Après Jouer juste en 2003, François Bégaudeau récidive deux ans plus tard avec Dans la diagonale, son deuxième roman, publié en janvier 2005, toujours aux éditions Verticales.
À histoire banale…
Pour l’histoire, la quatrième couverture se tapisse d’un résumé, un peu abstrait au premier abord :
Je ne demandais pas grand-chose. Je ne demandais qu’à marcher dans la ville. Mais des revenants m’alpaguaient, arguant du passé. Jacques entre tous. Jacques est revenu me chercher. Il m’a attrapé par le col, et mes pieds ont pédalé dans le vide. Il m’a aimanté vers sa maison, où il y avait des gens, et à manger, et à boire, et sa femme, et sa sœur. J’étais dans de beaux draps propres. J’étais dans une sale situation. Je serais mort si n’était apparu un nouvel ami. Il m’a rebaptisé, je renaissais. Il m’a indiqué le chemin, je l’ai suivi. On a pédalé pour de vrai. On a marché dans la ville. On ne demandait que ça.
Et déjà, lorsque l’on considère chaque lettre, l’intrigue entière, approximative, se dévoile grâce à ces quelques mots, qui notons-le, n’apparaîtront nulle part dans le texte. Et déjà, les questions se posent : un type est convié par un certain Jacques, qu’il n’a plus vu depuis longtemps ? Mais quel sujet bateau pardi ! En tout cas, le navire lui, ne coule pas. Car le roman puise sa force dans une découpe très inégalitaire, articulant les étapes progressives du week-end que vivra cet hôte si singulier.

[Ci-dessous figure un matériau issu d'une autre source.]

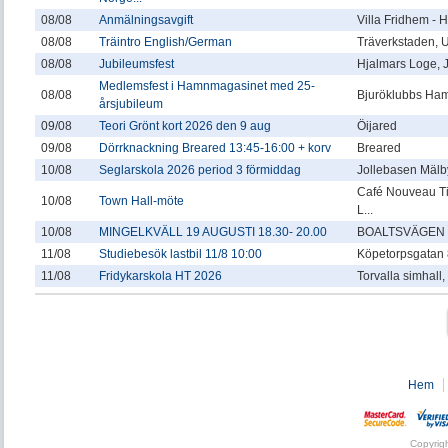
08/08
Anmälningsavgift
Villa Fridhem -
08/08
Träintro English/German
Träverkstaden,
08/08
Jubileumsfest
Hjalmars Loge, 
Medlemsfest i Hamnmagasinet med 25-
08/08
Bjuröklubbs Ha
årsjubileum
09/08
Teori Grönt kort 2026 den 9 aug
Öijared
09/08
Dörrknackning Breared 13:45-16:00 + korv
Breared
10/08
Seglarskola 2026 period 3 förmiddag
Jollebasen Mälby
Café Nouveau T
10/08
Town Hall-möte
L...
10/08
MINGELKVÄLL 19 AUGUSTI 18.30- 20.00
BOALTSVÄGEN 
11/08
Studiebesök lastbil 11/8 10:00
Köpetorpsgatan 
11/08
Fridykarskola HT 2026
Torvalla simhall
Hem
Copyrig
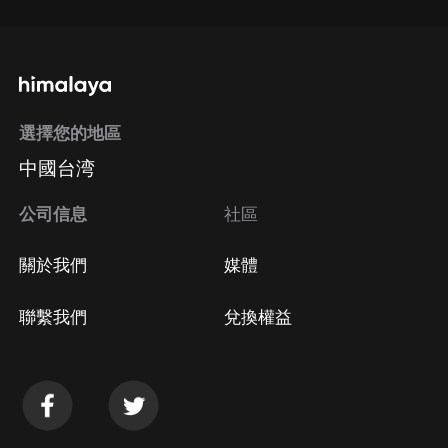
選擇您的地區
中國台湾
公司信息
社區
關於我們
媒體
聯繫我們
兌換權益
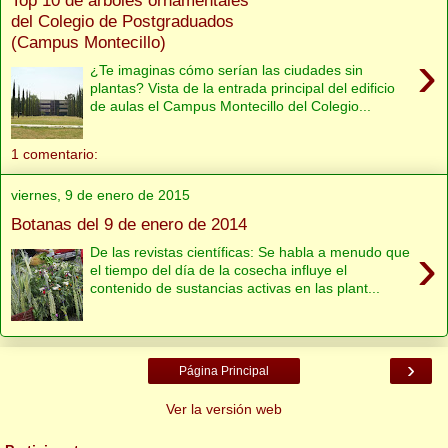
del Colegio de Postgraduados
(Campus Montecillo)
›
¿Te imaginas cómo serían las ciudades sin
plantas? Vista de la entrada principal del edificio
de aulas el Campus Montecillo del Colegio...
1 comentario:
viernes, 9 de enero de 2015
Botanas del 9 de enero de 2014
›
De las revistas científicas: Se habla a menudo que
el tiempo del día de la cosecha influye el
contenido de sustancias activas en las plant...
›
Página Principal
Ver la versión web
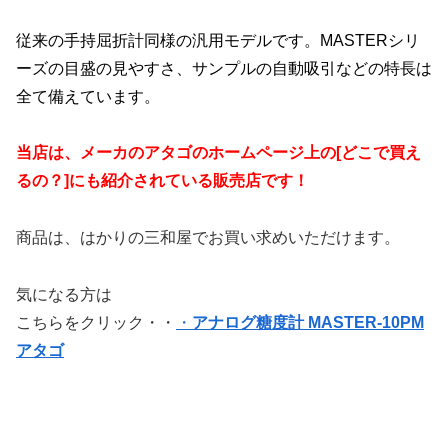
従来の手持屈折計同様の汎用モデルです。MASTERシリ
ーズの目盛の見やすさ、サンプルの自動吸引などの特長は
全て備えています
。
当店は、メーカのアタゴのホームページ上の[どこで買え
るの？]にも紹介されている販売店です！
商品は、はかりの三和屋でお買い求めいただけます。
気になる方は
こちらをクリック・・
・
アナログ糖度計 MASTER-10PM
アタゴ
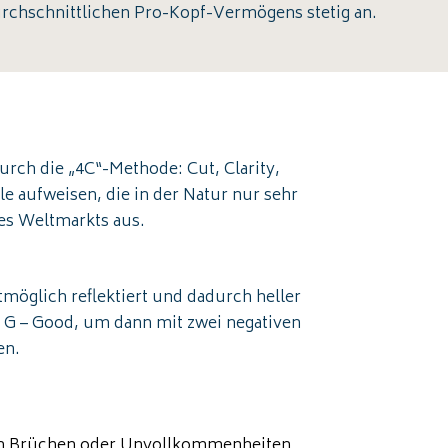
rchschnittlichen Pro-Kopf-Vermögens stetig an.
rch die „4C“-Methode: Cut, Clarity,
le aufweisen, die in der Natur nur sehr
es Weltmarkts aus.
stmöglich reflektiert und dadurch heller
nd G – Good, um dann mit zwei negativen
en.
inen Brüchen oder Unvollkommenheiten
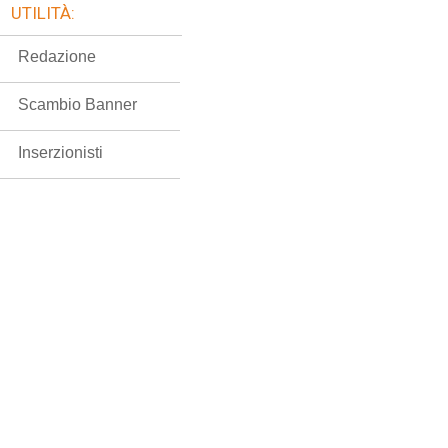
UTILITÀ:
Redazione
Scambio Banner
Inserzionisti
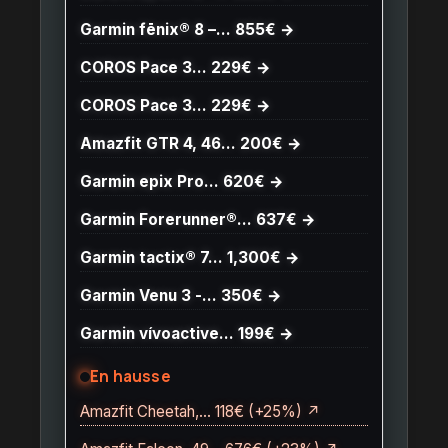
Garmin fēnix® 8 –… 855€ →
COROS Pace 3… 229€ →
COROS Pace 3… 229€ →
Amazfit GTR 4, 46… 200€ →
Garmin epix Pro… 620€ →
Garmin Forerunner®… 637€ →
Garmin tactix® 7… 1,300€ →
Garmin Venu 3 -… 350€ →
Garmin vívoactive… 199€ →
En hausse
Amazfit Cheetah,… 118€ (+25%) ↗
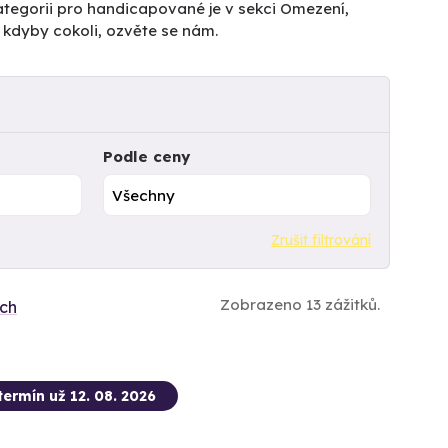
ategorii pro handicapované je v sekci Omezení,
 kdyby cokoli, ozvěte se nám.
Podle ceny
Zrušit filtrování
Zobrazeno 13 zážitků.
ích
termín už 12. 08. 2026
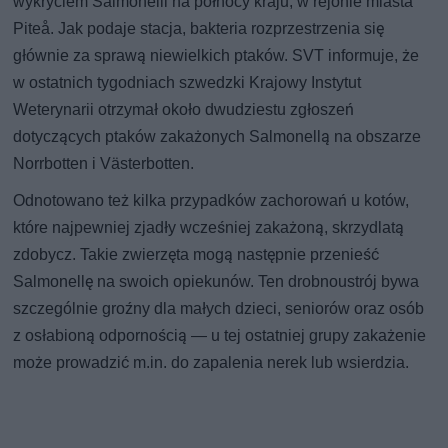
wykryciem Salmonelli na północy kraju, w rejonie miasta
Piteå. Jak podaje stacja, bakteria rozprzestrzenia się
głównie za sprawą niewielkich ptaków. SVT informuje, że
w ostatnich tygodniach szwedzki Krajowy Instytut
Weterynarii otrzymał około dwudziestu zgłoszeń
dotyczących ptaków zakażonych Salmonellą na obszarze
Norrbotten i Västerbotten.
Odnotowano też kilka przypadków zachorowań u kotów,
które najpewniej zjadły wcześniej zakażoną, skrzydlatą
zdobycz. Takie zwierzęta mogą następnie przenieść
Salmonellę na swoich opiekunów. Ten drobnoustrój bywa
szczególnie groźny dla małych dzieci, seniorów oraz osób
z osłabioną odpornością — u tej ostatniej grupy zakażenie
może prowadzić m.in. do zapalenia nerek lub wsierdzia.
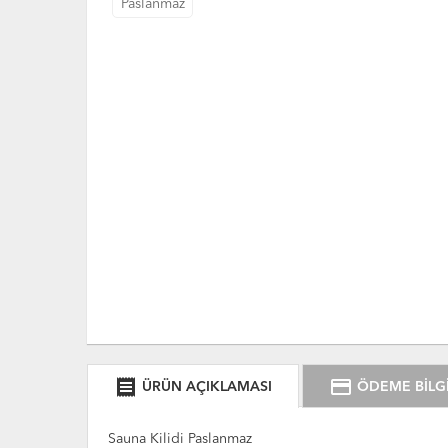
receipt
credit_card
ÜRÜN AÇIKLAMASI
ÖDEME BİLGİ
Sauna Kilidi Paslanmaz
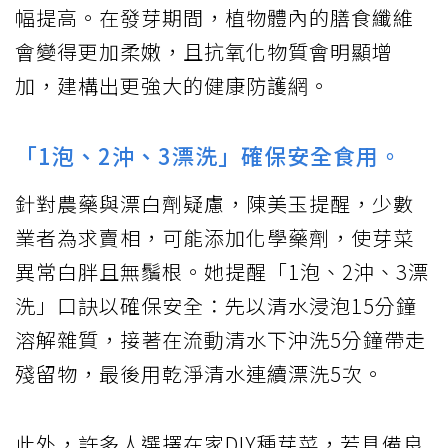
幅提高。在發芽期間，植物體內的膳食纖維
會變得更加柔嫩，且抗氧化物質會明顯增
加，建構出更強大的健康防護網。
「1泡、2沖、3漂洗」確保安全食用。
針對農藥與漂白劑疑慮，陳美玉提醒，少數
業者為求賣相，可能添加化學藥劑，使芽菜
異常白胖且無鬚根。她提醒「1泡、2沖、3漂
洗」口訣以確保安全：先以清水浸泡15分鐘
溶解雜質，接著在流動清水下沖洗5分鐘帶走
殘留物，最後用乾淨清水連續漂洗5次。
此外，許多人選擇在家DIY種芽菜，若具備良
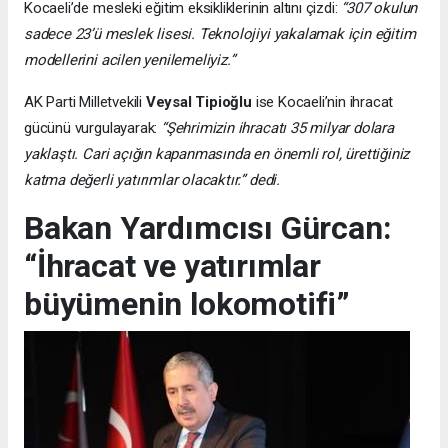
Kocaeli’de mesleki eğitim eksikliklerinin altını çizdi:
“307 okulun
sadece 23’ü meslek lisesi. Teknolojiyi yakalamak için eğitim
modellerini acilen yenilemeliyiz.”
AK Parti Milletvekili
Veysal Tipioğlu
ise Kocaeli’nin ihracat
gücünü vurgulayarak:
“Şehrimizin ihracatı 35 milyar dolara
yaklaştı. Cari açığın kapanmasında en önemli rol, ürettiğiniz
katma değerli yatırımlar olacaktır.” dedi.
Bakan Yardımcısı Gürcan:
“İhracat ve yatırımlar
büyümenin lokomotifi”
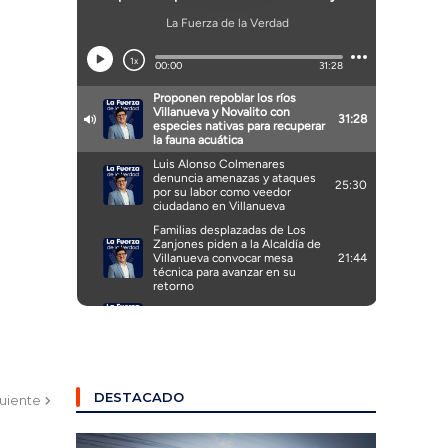
DESTACADO
guiente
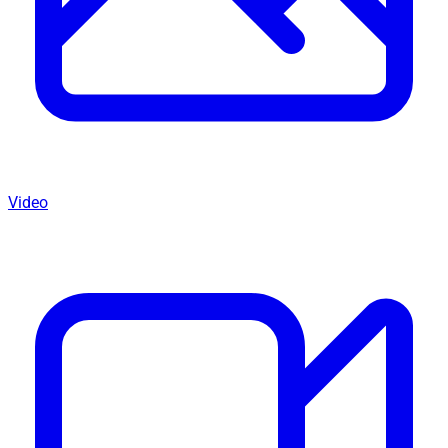
Video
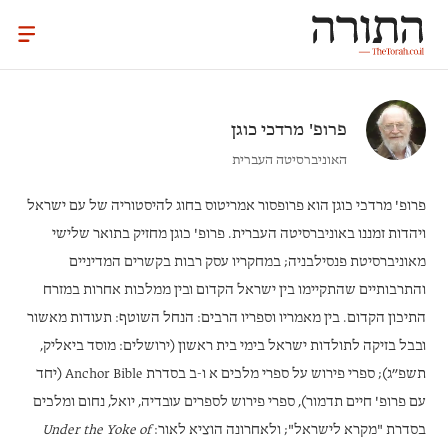
פרופ'
מרדכי כוגן
האוניברסיטה העברית
פרופ' מרדכי כוגן
הוא פרופסור אמריטוס בחוג להיסטוריה של עם ישראל
ויהדות זמננו באוניברסיטה העברית. פרופ' כוגן מחזיק בתואר שלישי
מאוניברסיטת פנסילבניה; במחקריו עסק רבות בקשרים המדיניים
והתרבותיים שהתקיימו בין ישראל הקדום ובין ממלכות אחרות במזרח
התיכון הקדום. בין מאמריו וספריו הרבים: הנחל השוטף: תעודות מאשור
ובבל בזיקה לתולדות ישראל בימי בית ראשון (ירושלים: מוסד ביאליק,
תשפ״ג); ספרי פירוש על ספרי מלכים א ו-ב בסדרת Anchor Bible (יחד
עם פרופ' חיים תדמור), ספרי פירוש לספרים עובדיה, יואל, נחום ומלכים
בסדרת "מקרא לישראל"; ולאחרונה הוציא לאור:
Under the Yoke of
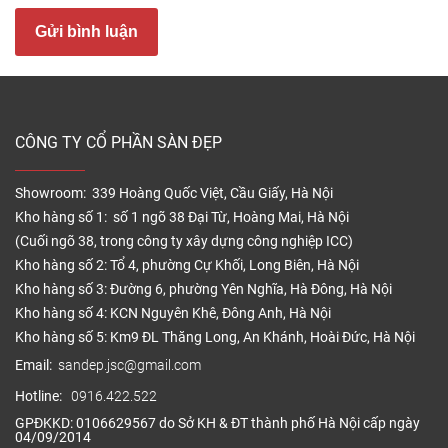
Giá phào nhựa chân tường
Gửi bình luận
Phào nhựa chân tường nằm trong khoảng từ
20.000VNĐ – 40.000VNĐ/md tùy thuộc từng loại.
Như vậy phào nhựa chân tường cao cấp là phụ kiện
CÔNG TY CỔ PHẦN SÀN ĐẸP
sàn nhựa cần thiết để lắp sàn nhựa vinyl.
2. Nẹp nhựa chân tường
Showroom: 339 Hoàng Quốc Việt, Cầu Giấy, Hà Nội
Kho hàng số 1: số 1 ngõ 38 Đại Từ, Hoàng Mai, Hà Nội
(Cuối ngõ 38, trong công ty xây dựng công nghiệp ICC)
Kho hàng số 2: Tổ 4, phường Cự Khối, Long Biên, Hà Nội
Kho hàng số 3: Đường 6, phường Yên Nghĩa, Hà Đông, Hà Nội
Kho hàng số 4: KCN Nguyên Khê, Đông Anh, Hà Nội
Kho hàng số 5: Km9 ĐL Thăng Long, An Khánh, Hoài Đức, Hà Nội
Email:
sandep.jsc@gmail.com
Hotline:
0916.422.522
GPĐKKD: 0106629567 do Sở KH & ĐT thành phố Hà Nội cấp ngày
04/09/2014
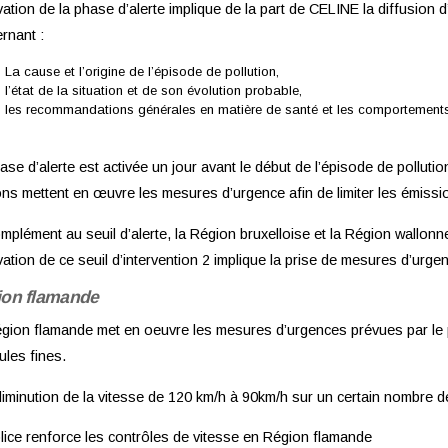
ivation de la phase d’alerte implique de la part de CELINE la diffusion 
rnant :
- La cause et l’origine de l’épisode de pollution,
- l’état de la situation et de son évolution probable,
- les recommandations générales en matière de santé et les comportements 
ase d’alerte est activée un jour avant le début de l’épisode de pollutio
ns mettent en œuvre les mesures d’urgence afin de limiter les émissi
mplément au seuil d’alerte, la Région bruxelloise et la Région wallonne
ivation de ce seuil d’intervention 2 implique la prise de mesures d’urg
on flamande
gion flamande met en oeuvre les mesures d’urgences prévues par le p
cules fines.
iminution de la vitesse de 120 km/h à 90km/h sur un certain nombre de
lice renforce les contrôles de vitesse en Région flamande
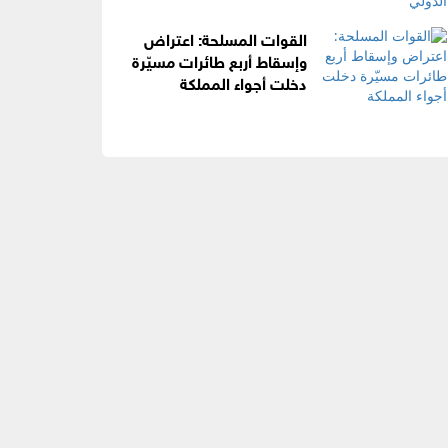
القوات المسلحة: اعتراض
وإسقاط أربع طائرات مسيّرة
دخلت أجواء المملكة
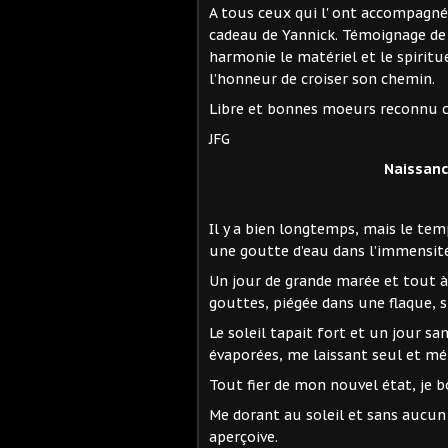
A tous ceux qui l' ont accompagnés
cadeau de Yannick. Témoignage de la
harmonie le matériel et le spiritu
l’honneur de croiser son chemin.
Libre et bonnes moeurs reconnu 
JFG
Naissanc
Il y a bien longtemps, mais le tem
une goutte d’eau dans l’immensité
Un jour de grande marée et tout à 
gouttes, piégée dans une flaque, s
Le soleil tapait fort et un jour s
évaporées, me laissant seul et mé
Tout fier de mon nouvel état, je b
Me dorant au soleil et sans aucun
aperçoive.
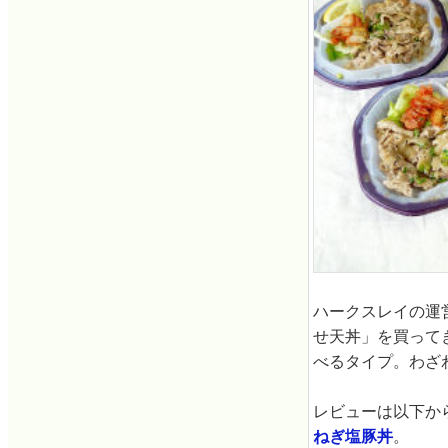
ハークスレイの運
せ天丼」を買って
べるタイプ。わざ
レビューは以下か
ねぎ塩豚丼
。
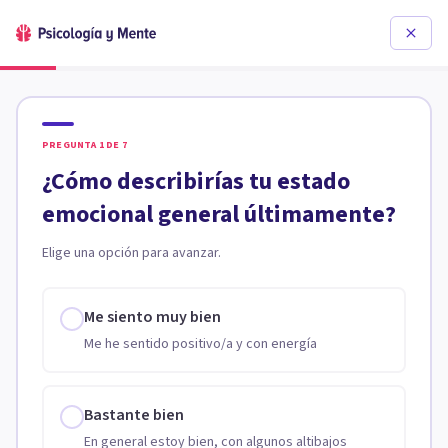
PREGUNTA
1
DE
7
¿Cómo describirías tu estado
emocional general últimamente?
Elige una opción para avanzar.
Me siento muy bien
Me he sentido positivo/a y con energía
Bastante bien
En general estoy bien, con algunos altibajos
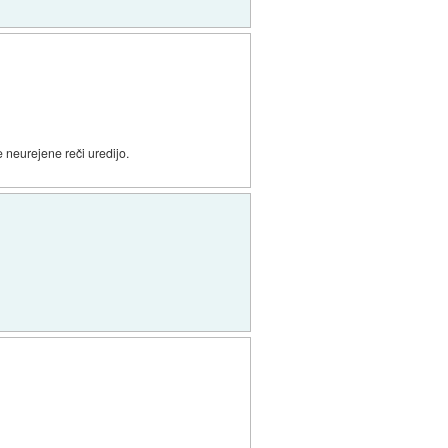
e neurejene reči uredijo.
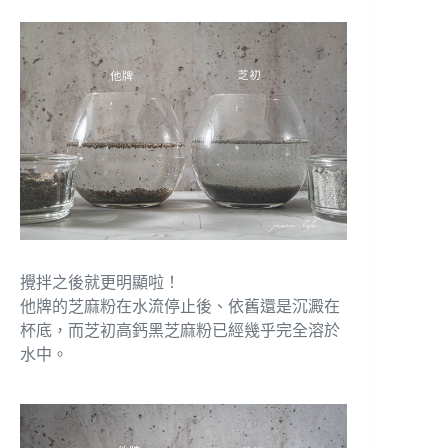
攪拌之後就更明顯啦！
他牌的芝麻粉在水流停止後、依舊還是沉澱在
杯底，而芝初高鈣黑芝麻粉已經幾乎完全溶於
水中。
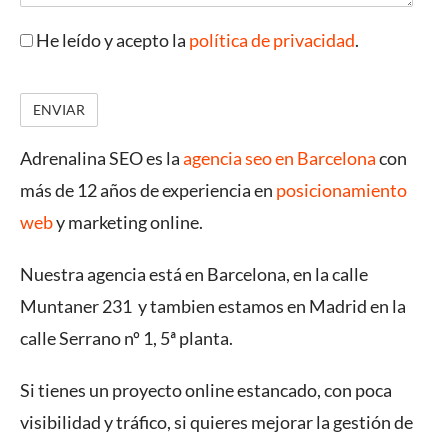
He leído y acepto la
política de privacidad
.
Adrenalina SEO es la
agencia seo en Barcelona
con
más de 12 años de experiencia en
posicionamiento
web
y marketing online.
Nuestra agencia está en Barcelona, en la calle
Muntaner 231 y tambien estamos en Madrid en la
calle Serrano nº 1, 5ª planta.
Si tienes un proyecto online estancado, con poca
visibilidad y tráfico, si quieres mejorar la gestión de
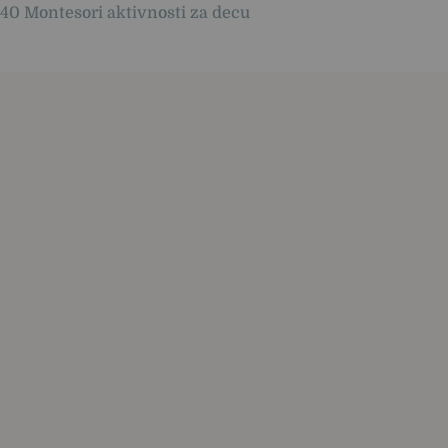
40 Montesori aktivnosti za decu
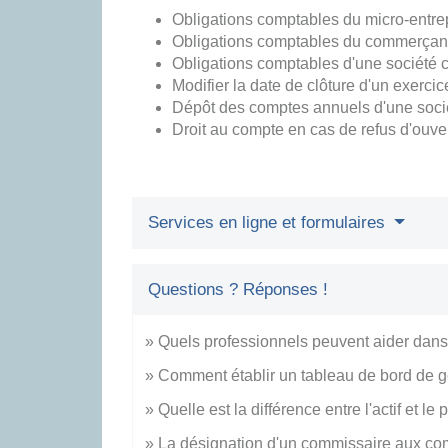
Obligations comptables du micro-entre
Obligations comptables du commerçant 
Obligations comptables d'une société
Modifier la date de clôture d'un exerci
Dépôt des comptes annuels d'une soci
Droit au compte en cas de refus d'ouve
Services en ligne et formulaires
Questions ? Réponses !
Quels professionnels peuvent aider dans l
Comment établir un tableau de bord de g
Quelle est la différence entre l'actif et le
La désignation d'un commissaire aux comp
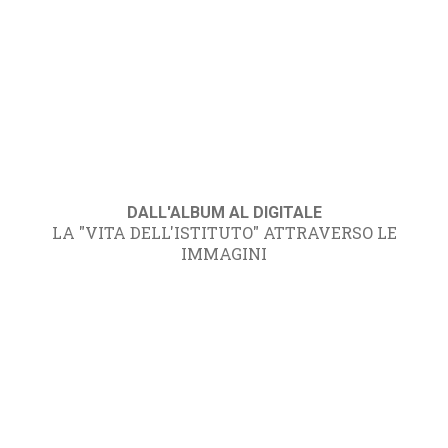
DALL'ALBUM AL DIGITALE
LA "VITA DELL'ISTITUTO" ATTRAVERSO LE
IMMAGINI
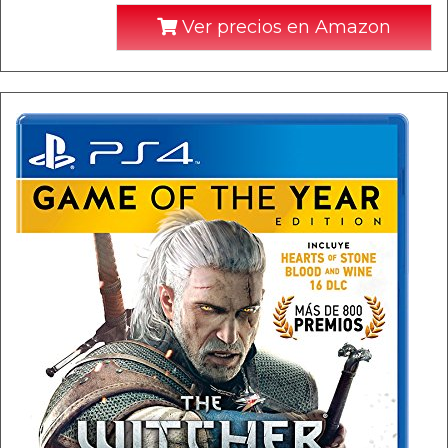
Ver precios en Amazon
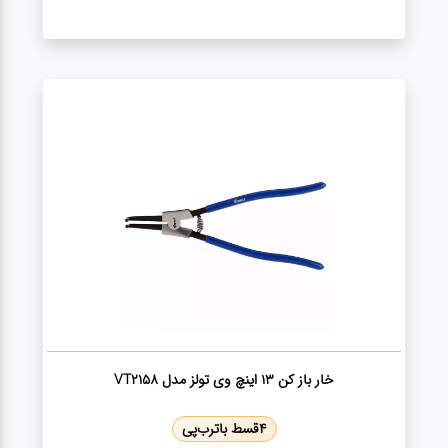
گجت
قفل
خار باز کن 13 اینچ وی تولز مدل VT2158
4
قسط با
ترب‌پی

Le récit s’ouvre avec le « prologue », où le type rencontre fortuitement un ancien camarade de lycée, quant à lui enthousiaste de ce hasard. Naturellement, Jacques invite dans sa maison de campagne notre type, qui accepte, sans en avoir vraiment le choix. Pour y aller, il choisit l’auto-stop. Grands moments. Lorsque arrivé à destination, il se retrouve « dans la situation » : on comprend. Les réticences du type à se rendre à une réunion de… trentenaires ! Avec leurs sujets de conversations déjà épuisés, toujours resservis : boulot, famille… Alors le type observe, taciturne, peu loquace, se contentant de répondre aux questions qu’on lui pose, seulement quand il le souhaite. Au détour d’une page, le type, notre fidèle narrateur, devient Teddy. Cependant, à trente ans comme à quinze, les bouteilles d’alcool – de vin, plus exactement – se vident aussitôt ouvertes. À trente ans comme à quinze, les effets de la boisson restent inéluctables. Sur fond de guerre en Irak, dans un roman ancré dans un contexte plus qu’actuel donc, les anecdotes fusent tandis que les faux-pas s’accumulent, jusqu’au moment où Teddy commet l’irréparable, et qu’il doit fuir, fuir « dans la diagonale », en plein milieu d’une soirée, d’une nuit, d’une action, d’une phrase.
… Style alambiqué !
Justement, parlons des phrases. Et du style. L’écrivain distribue points et virgules au compte-goutte. Ou au contraire, il les abrège, ses phrases. Le rythme s’accélère. Tantôt, un mot se suffit à lui-même. Un autre vient s’ajouter, majuscule avant toute chose. Tantôt, les mots défilent à toute vitesse sans ponctuation aucune, et s’étendent sur trois, quatre, cinq pages… Des répétitions, des mathématiques, des dialogues qui prennent à peine forme : larguez les amarres, bienvenue sur les flots avec capitaine François Bégaudeau.
Les vulgarités côtoient un langage plus soutenu. Les nombreux personnages se confondent à la faveur d’un nom substitué, et remplacé par un signe, un vêtement. On assiste à des scènes intimistes, décrites avec l’œil. L’œil de Teddy qui jamais d’une paupière ne se couvre. À l’affût, aux aguets, mais jamais de « je ». Et nos papilles émotives s’éveillent, on nous tient en haleine, l’eau à la bouche bouillonne. Des hommes par là, des femmes par-ci, paradoxalement ennuyeux et étranges pour les uns, intrigants et détestables pour les autres. L’imagination mâchée par les précisions de Teddy. Un roman qui nous remue les sens, par sa confusion permanente, et sa fluidité perpétuée. Au fond, Dans la diagonale est un véritable bordel de mots. Un bordel où chaque coin désordonné est étudié, machinalement calculé.